Степан нахмурился, хотел что-то сказать, но Гаврила рукой махнул:
– Постой, дослушай. Ещё бабка мне сказывала: случалось, что душами менялись. Один мёртвый – другой живой. Тело в земле, а душа живого туда перескочит, вместо мёртвого. Вот и ходит живой, а глаза у него – как пустая яма, без огня. Это зовётся «смена могилы». Старики таких боялись пуще всего: от шатуна ещё убежать можно, а если смена – то и сам не заметишь, как в мёртвом окажешься.
Гаврила замолчал, перекрестился опять, но торопливо, будто боялся вспоминать лишнее.

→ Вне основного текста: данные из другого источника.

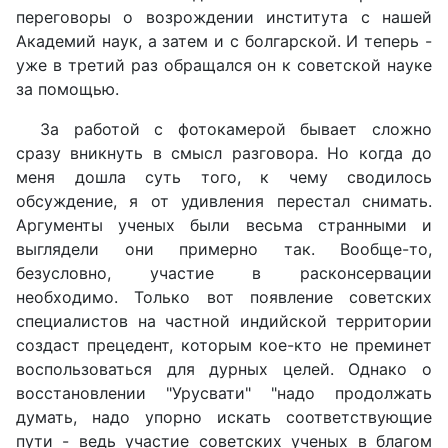
переговоры о возрождении института с нашей
Академий наук, а затем и с болгарской. И теперь -
уже в третий раз обращался он к советской науке
за помощью.
За работой с фотокамерой бывает сложно
сразу вникнуть в смысл разговора. Но когда до
меня дошла суть того, к чему сводилось
обсуждение, я от удивления перестал снимать.
Аргументы ученых были весьма странными и
выглядели они примерно так. Вообще-то,
безусловно, участие в расконсервации
необходимо. Только вот появление советских
специалистов на частной индийской территории
создаст прецедент, которым кое-кто не преминет
воспользоваться для дурных целей. Однако о
восстановлении "Урусвати" "надо продолжать
думать, надо упорно искать соответствующие
пути - ведь участие советских ученых в благом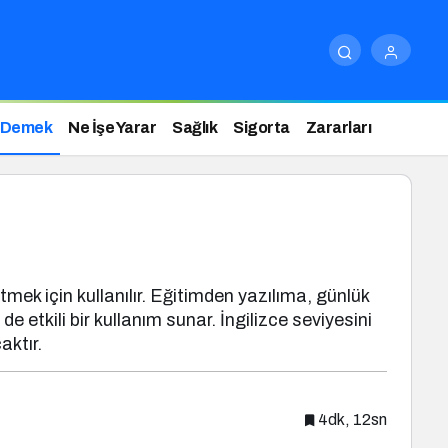
 Demek
Ne İşe Yarar
Sağlık
Sigorta
Zararları
mek için kullanılır. Eğitimden yazılıma, günlük
etkili bir kullanım sunar. İngilizce seviyesini
aktır.
4dk, 12sn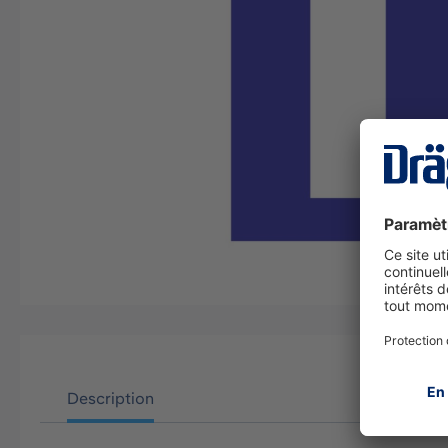
Description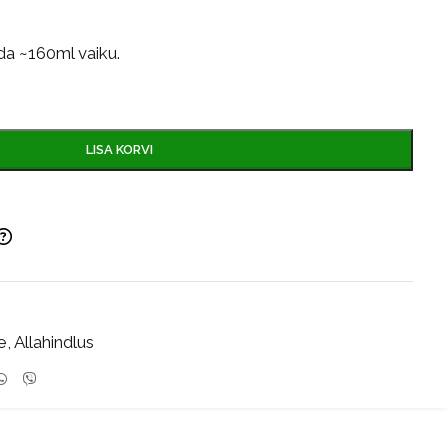
da ~160ml vaiku.
LISA KORVI
e
,
Allahindlus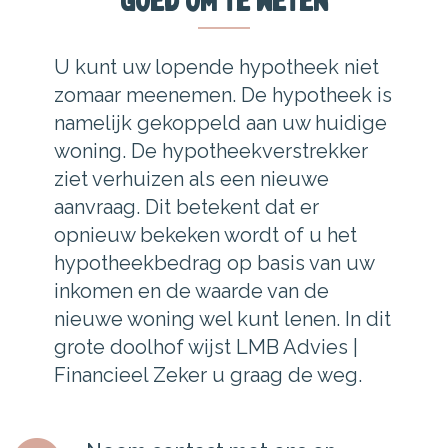
Goed om te weten
U kunt uw lopende hypotheek niet
zomaar meenemen. De hypotheek is
namelijk gekoppeld aan uw huidige
woning. De hypotheekverstrekker
ziet verhuizen als een nieuwe
aanvraag. Dit betekent dat er
opnieuw bekeken wordt of u het
hypotheekbedrag op basis van uw
inkomen en de waarde van de
nieuwe woning wel kunt lenen. In dit
grote doolhof wijst LMB Advies |
Financieel Zeker u graag de weg.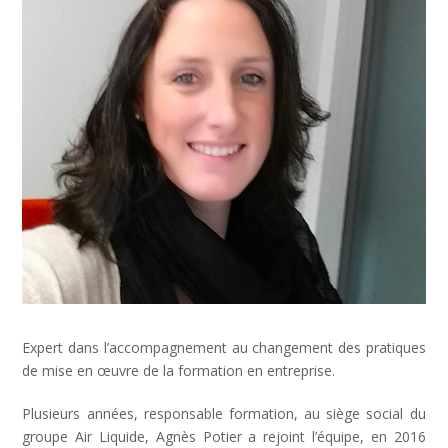
Expert dans l’accompagnement au changement des pratiques
de mise en œuvre de la formation en entreprise.
Plusieurs années, responsable formation, au siège social du
groupe Air Liquide, Agnès Potier a rejoint l’équipe, en 2016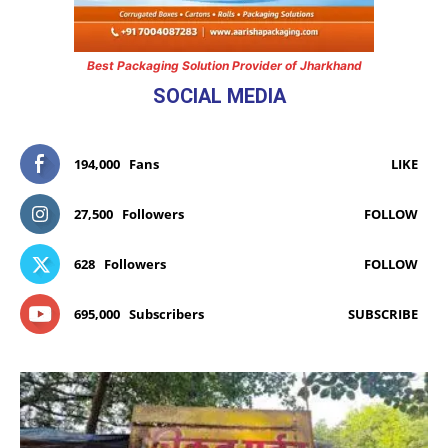
Best Packaging Solution Provider of Jharkhand
SOCIAL MEDIA
194,000
Fans
LIKE
27,500
Followers
FOLLOW
628
Followers
FOLLOW
695,000
Subscribers
SUBSCRIBE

– Так что, Степан, – заключил он, – медведь ли то был? Может, и медведь. А может – и то самое, что без имени, что чужие могилы любит. А сердце… сердце – не медведь берёт. Сердце всегда к кому-то идёт.
Тишина легла тяжёлым сукном. За стеной ветер выл так, будто и впрямь кто-то сидел под окном, слушал, скалился. Тур поднял голову и посмотрел прямо:
– В лес пойду. Посмотреть надо.
Степан руку положил на стол, крепко, будто в землю вжал:
– Не пущу. Сын ты мне, один.
Тур не ответил. Только плечи чуть двинулись – мол, всё равно пойдёт.
Степан повторил, ниже, но тяжелее:
– Говорю тебе: не пущу. Не та охота. Смерть рядом ходит.